*Texte fourni:*
****************

Cinglant ! Le département d’Etat américain a épinglé l’Algérie pour «violations graves» des libertés religieuses. Le département d’Etat place l’Algérie sur une liste cinq pays à surveiller pour avoir commis ou toléré ce genre de dépassement.
Quand les Etats-Unis accusent ou condamnent les autorités algériennes perdent leur morgue habituelle et se veulent consensuelle. Il en est ainsi du communiqué publié à Washington dans lequel le Secrétaire d’Etat Antony Blinken a maintenu l’Algérie sur «la liste de surveillance spéciale pour avoir commis ou toléré de graves violations de la liberté religieuse».
«La promotion de la liberté de religion ou de conviction est l’un des principaux objectifs de la politique étrangère des États-Unis depuis que le Congrès a adopté et promulgué la loi sur la liberté religieuse internationale en 1998», a relevé le chef de la diplomatie américaine. Le chef de la diplomatie américaine avait déclaré, le 4 janvier dernier, que « l’Algérie n’est pas dans la pire catégorie, mais elle figure sur la liste de surveillance spéciale », selon la déclaration mise en ligne sur le site du Département d’État.
Cinq pays sont mis sur la liste de surveillance spéciale « pour avoir commis ou toléré de graves violations de la liberté religieuse », à savoir, « l’Algérie, l’Azerbaïdjan, la République centrafricaine, les Comores et le Vietnam ».
Antony Blinken a désigné comme entités terroristes particulièrement préoccupante, «les organisation Al-Shabab, Boko Haram, Hayat Tahrir al-Sham, les Houthis, ISIS (Daech)-Sahel, ISIS (Daech)-Afrique de l’Ouest, Jamaat Nasr al-Islam wal-Muslimin affilié à Al-Qaïda, et les Taliban ». Quid du Mouvement pour l’autodétermination de la Kabylie que le régime a désigné comme « organisation terroriste » ? Evidemment là aussi aucun pays ni ONG ne suit sa décision.
Que répond l’Algérie ? Bien entendu, il n’est pas question pour l’Algérie de parler d’ingérence dans les affaires intérieures du pays, comme elle le fait souvent quand il s’agit de pays autres ou d’ONG de défense des droits humains.
Le ministre des Affaires étrangères, Ahmed Attaf a eu une communication téléphonique avec son homologue américain auquel « il a rappelé les informations fausses et inexactes contenues dans la récente déclaration du Département d’État américain concernant la liberté religieuse dans le pays ». On est loin des réponses comminatoires habituelles quand un pays étranger accusait l’Algérie. Là le ministère des AE se montre étrangement pacifique. Consensuel, même à la limite compréhensif !
Droits humains en Algérie : constat accablant et recommandations de Mme Mary Lawlor
Dans son communiqué, Ahmed Attaf «a exprimé, à plusieurs reprises, sa disposition à recevoir l’ambassadeur itinérant américain pour la liberté religieuse internationale afin de faire la lumière sur les faits et sur l’engagement réel de l’Algérie à sauvegarder le principe de la liberté de croyance conformément à ses obligations internationales en la matière». De quel respect parle Ahmed Attaf ? Qui veut-il flouer ? En réalité toutes les libertés sont confisquées en Algérie. Alors pour les libertés religieuses, il faudra peut-être qu’il soit moins cynique !

****************

*Relevé des données:*
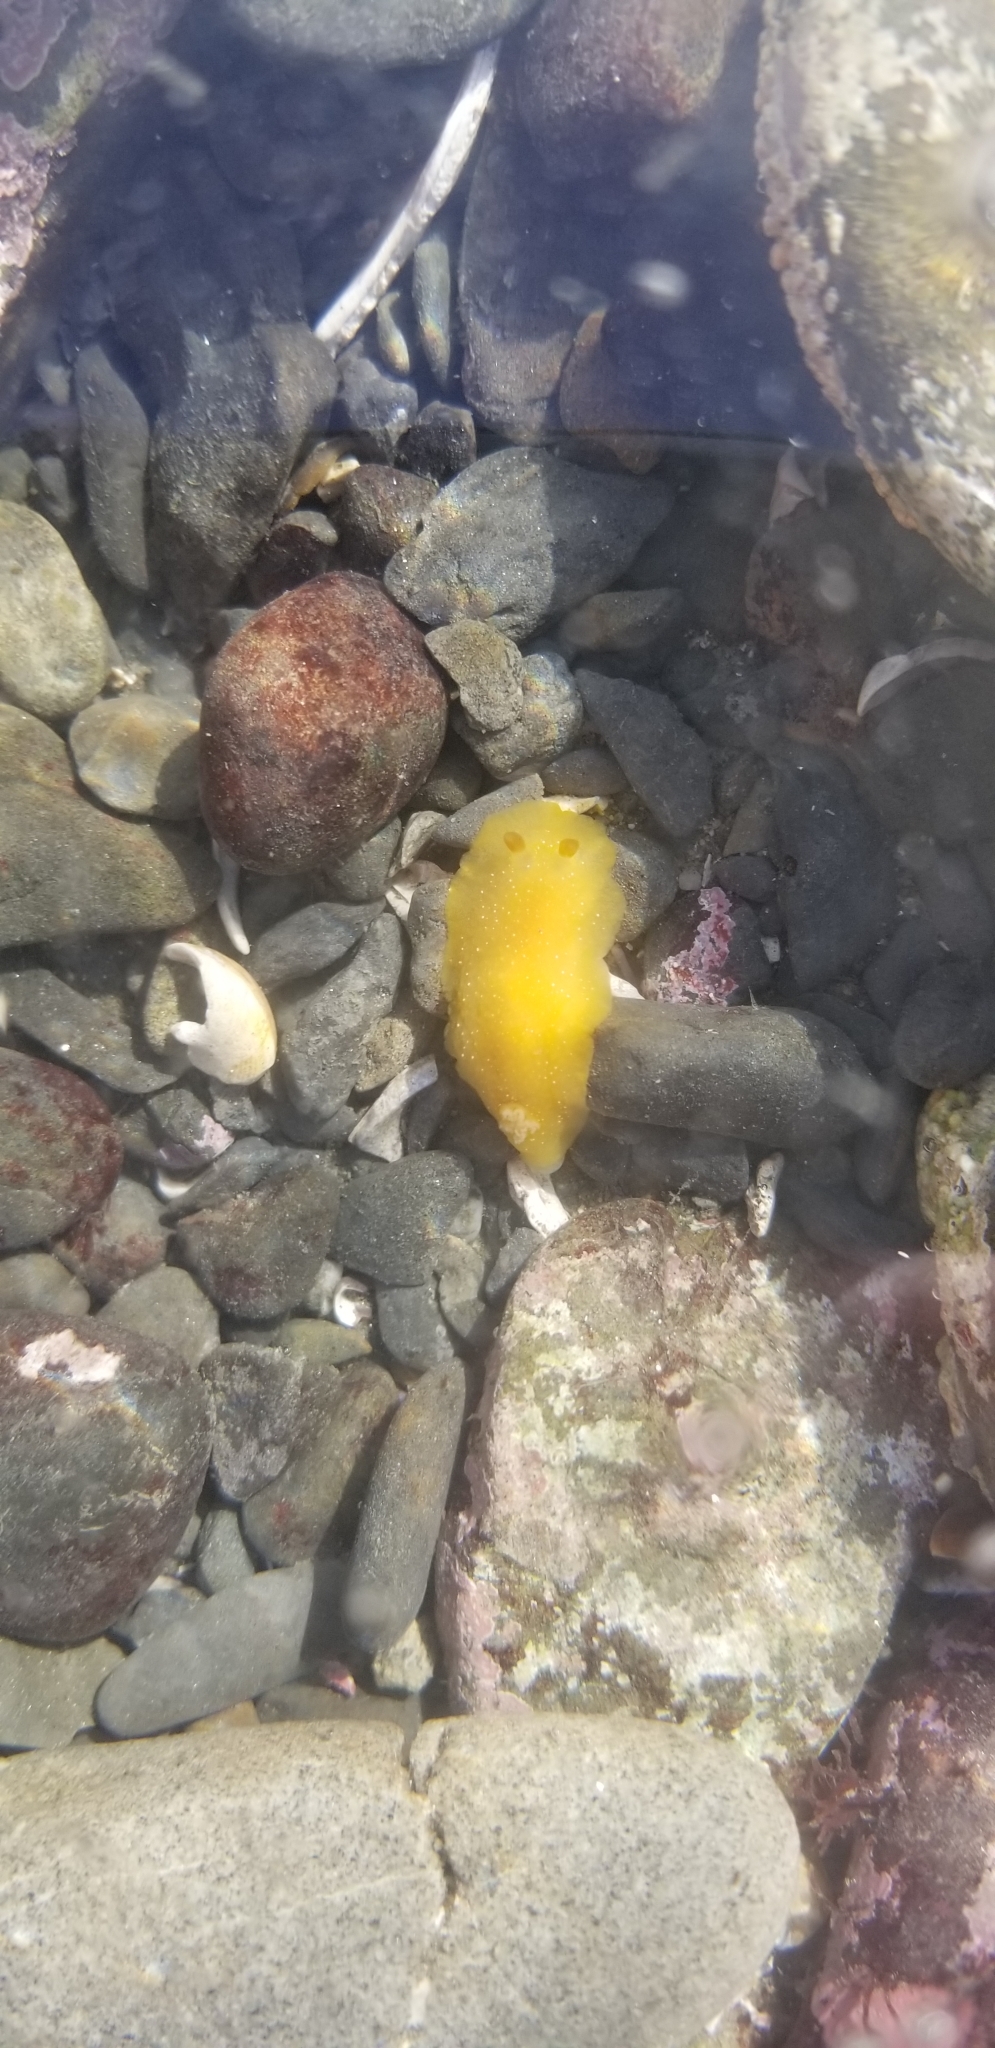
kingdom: Animalia
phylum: Mollusca
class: Gastropoda
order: Nudibranchia
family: Dendrodorididae
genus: Doriopsilla
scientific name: Doriopsilla fulva
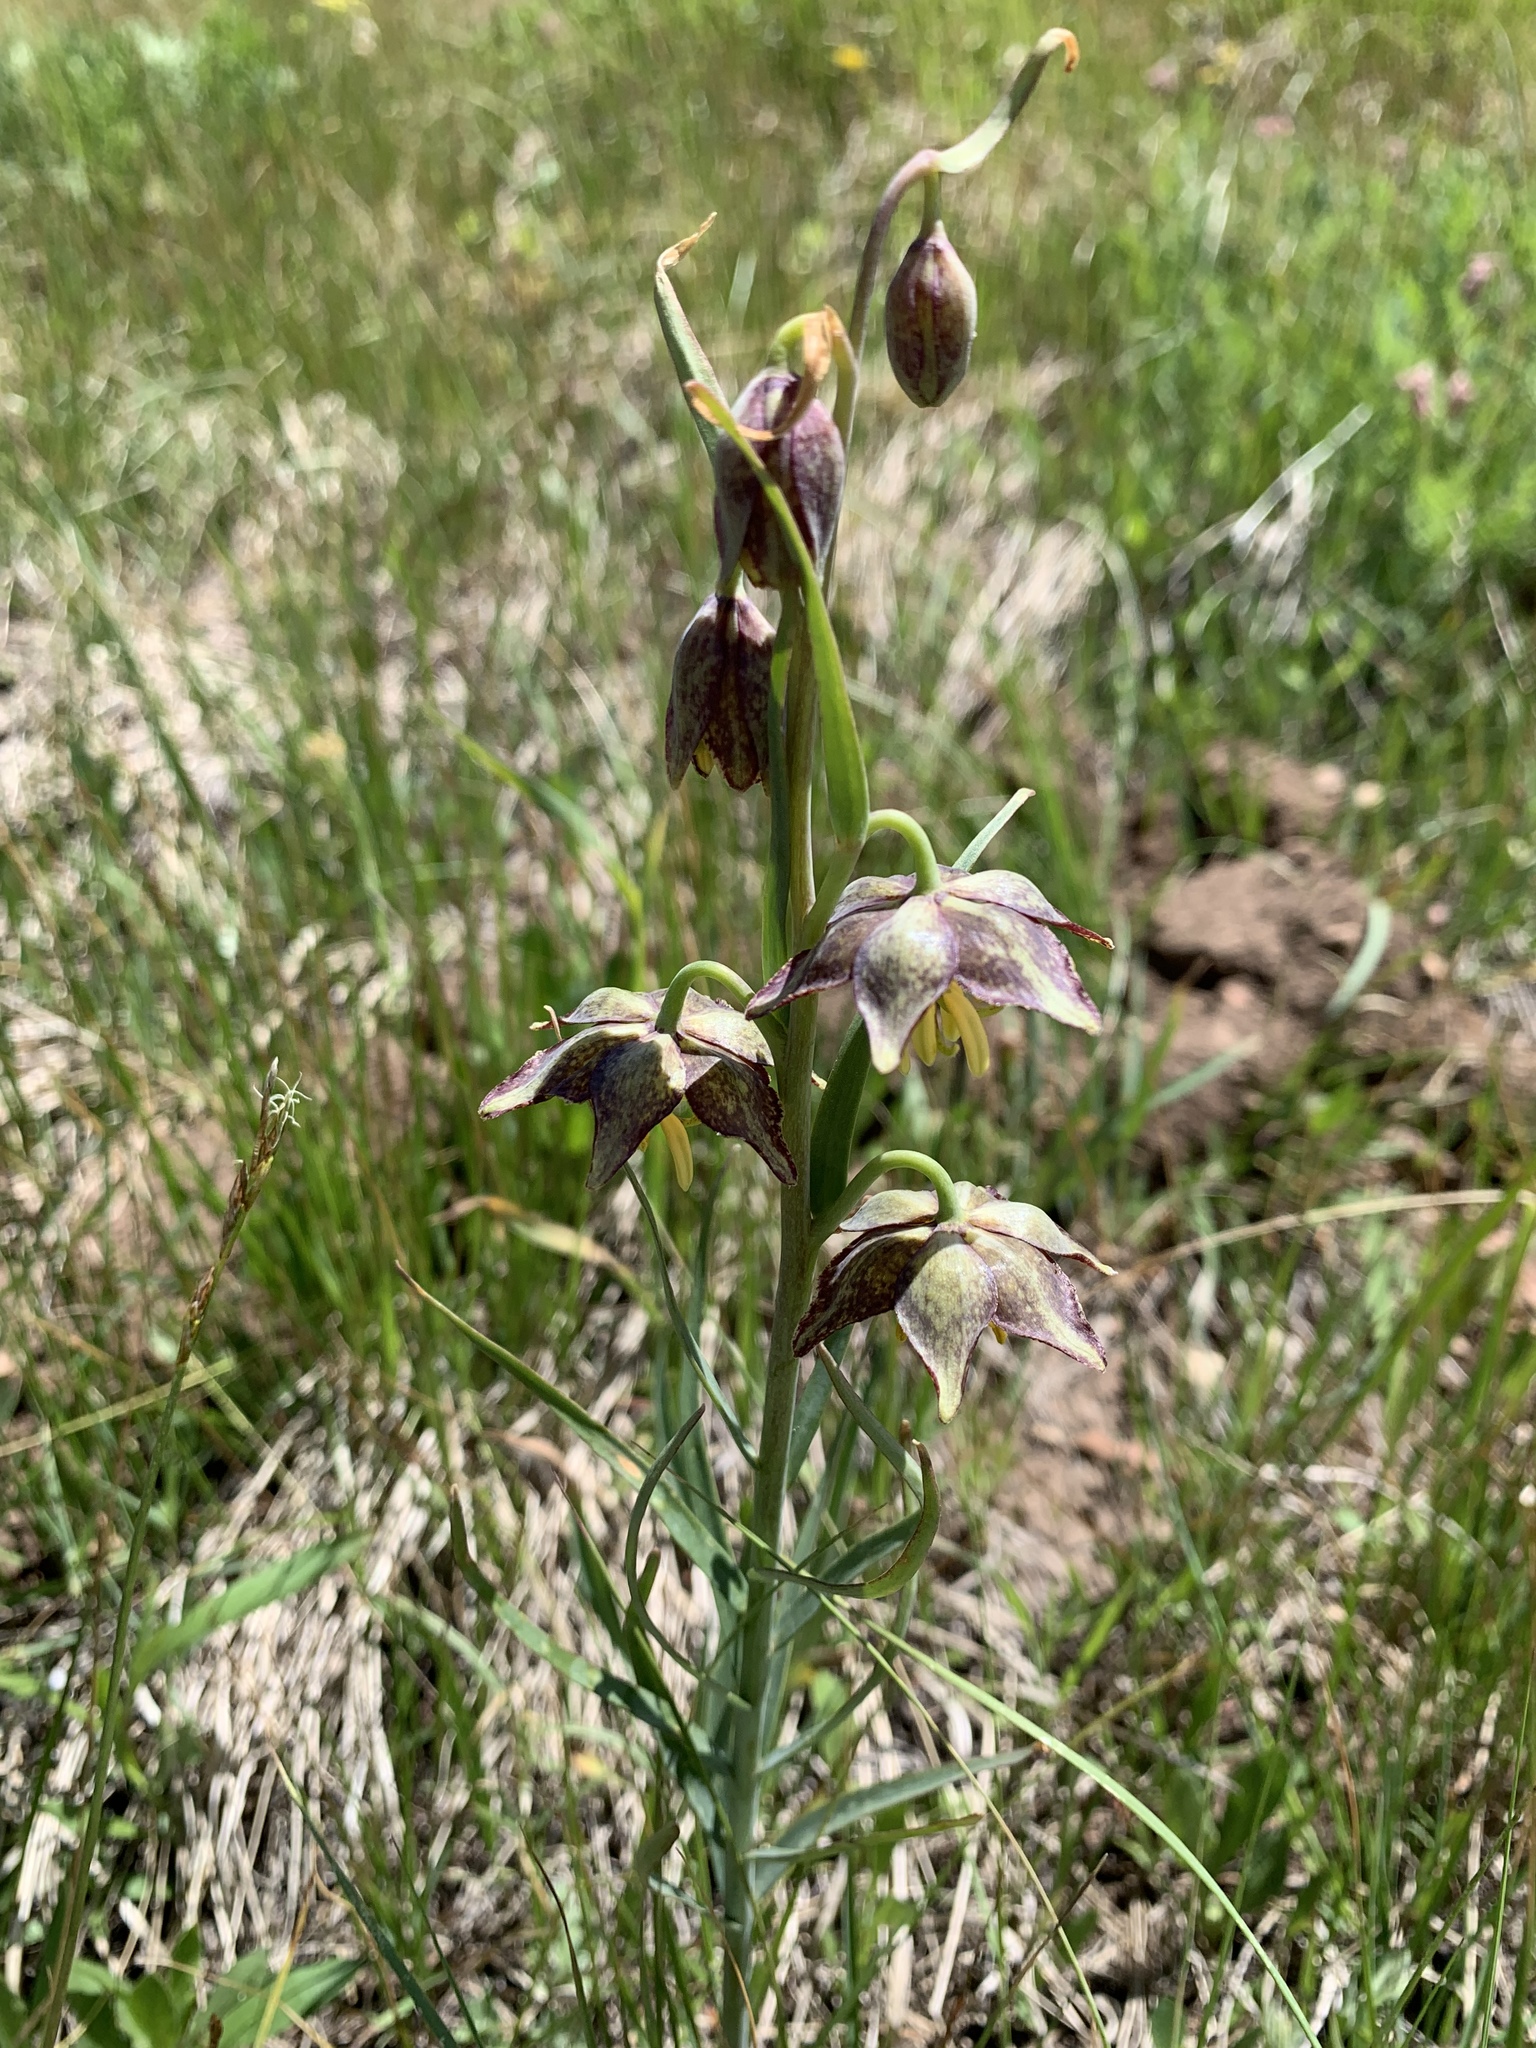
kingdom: Plantae
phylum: Tracheophyta
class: Liliopsida
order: Liliales
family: Liliaceae
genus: Fritillaria
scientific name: Fritillaria atropurpurea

****************

*Tâche:*
Donnez la suite du texte sur la liberté religieuse en Algérie, s'il vous plaît. Ces lignes n'ont aucun rapport avec le texte.

*Résultat:*
Document. Le rapport du Département d’Etat sur les droits humains en Algérie
Mais une question nous taraude l’esprit : pourquoi Ahmed Attaf, donc le pouvoir algérien, se comporte ainsi avec la première puissance mondiale qui pourtant met l’Algérie au ban des nations qui combat la liberté religieuse ? Pourquoi l’Algérie ne se conduit-elle pas de la même manière avec les pays comme la France ou les pays limitrophes avec lesquels elle entretient des relations orageuses ? D’abord il y a une réalité que les autorités algériennes ne peuvent nier. Il n’y a pas de liberté religieuse en Algérie. Du moins, elle n’est pas reconnue en tant que telle. Plus d’une dizaines d’églises ont été fermées sans aucune explication par les autorités, notamment en Kabylie. Même les Ahmadis sont victimes de la répression religieuse en Algérie.
Des Algériennes et des Algériens sont arrêtés pour leurs convictions religieuses.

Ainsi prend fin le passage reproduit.